TRA 10 ANNI MANCHERANNO ANCHE I MEDICI DI FAMIGLIA

Un settore molto ambito dai procacciatori che arrivano in Italia è quello della chirurgia, considerata nel nostro Paese una professione "pericolosa", dal momento che cinque chirurghi su otto subiscono nella loro vita professionale almeno un procedimento giudiziario. Per questo, molti decidono di andare a operare all’estero dove le tutele e le garanzie sono maggiori. Inoltre, con il blocco delle assunzioni, più di 7 mila chirurghi andati in pensione non sono stati rimpiazzati spiegano dall’Acoi, l’Associazione dei chirurghi ospedalieri. L’Anaao Assomed lancia una previsione da qui a 10 anni: 47.248 medici dipendenti e 21.700 medici di base se ne andranno in pensione ma nessuno sembra porsi il problema di come potranno essere rimpiazzati. «Almeno un terzo dei residenti nella penisola non potrà avvalersi tra 10 anni del medico di famiglia.

Stima dei laureati attesi, delle domande per il concorso di specializzazione e imbuto formativo.

Tutto questo mentre i nostri medici migliori lasciano l’Italia», allargano le braccia dal sindacato. Secondo la Fimmg, la Federazione italiana dei medici di medicina generale, i dati potrebbero esser anche peggiori: entro il 2028 verranno a mancare 33.392 medici di famiglia. Sicilia, Lombardia, Campania e Lazio sono le regioni che registreranno, sia nel breve sia nel lungo periodo, le maggiori sofferenze.

IL RICAMBIO GENERAZIONALE È RALLENTATO

Il blocco del turnover, introdotto in Italia con la legge 296 del 2006, rappresenta un ulteriore elemento che sta incidendo pesantemente sulle dinamiche di sostenibilità del nostro sistema sanitario, a differenza di altri Paesi europei dove invece si è pensato già da anni ad arrivare preparati a eventuali carenze di organico. Il ricambio generazionale poi è fortemente rallentato: nel 2017, secondi i dati dell’Oecd, l'Organizzazione per la cooperazione e lo sviluppo economico, l’età media dei medici ospedalieri è stata superiore a 54 anni, la più alta nel panorama europeo e la seconda al mondo dopo Israele.

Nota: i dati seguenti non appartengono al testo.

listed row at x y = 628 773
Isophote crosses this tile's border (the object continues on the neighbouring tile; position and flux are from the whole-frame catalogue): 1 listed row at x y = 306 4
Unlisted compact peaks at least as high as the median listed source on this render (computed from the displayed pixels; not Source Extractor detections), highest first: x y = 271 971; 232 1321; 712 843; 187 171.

SERVONO MAGGIORI FINANZIAMENTI PER LE ASSUNZIONI

In futuro mediamente si laureeranno oltre 10 mila medici ogni anno, ma il numero di contratti di formazione post lauream, che solo nel 2018 è arrivato a circa 7 mila, è da tempo insufficiente. La Legge di Bilancio per il 2019 prevede la partecipazione degli specializzandi dell’ultimo anno a concorsi per dirigenti medici del Sistema sanitario nazionale. L’incremento previsto è di circa 900 unità. Iniziativa, secondo molte associazioni mediche, condivisibile, ma ancora insufficiente. Non basta «sbloccare il turnover, ma incrementare anche il finanziamento per le assunzioni e attivare i diversi miliardi di risparmi effettuati dalle Regioni nell’ultimo decennio», dicono ancora dall’Anaao. E per quanto attiene la formazione dopo la laurea, si chiede di incrementare ad almeno 9 mila i contratti annuali, ma anche di avviare una riforma globale, «passando a un contratto di formazione/lavoro da svolgere fin dal primo anno in una rete di ospedali di insegnamento in modo da mettere a disposizione degli specializzandi l’immensa casistica e il patrimonio culturale e professionale del Ssn».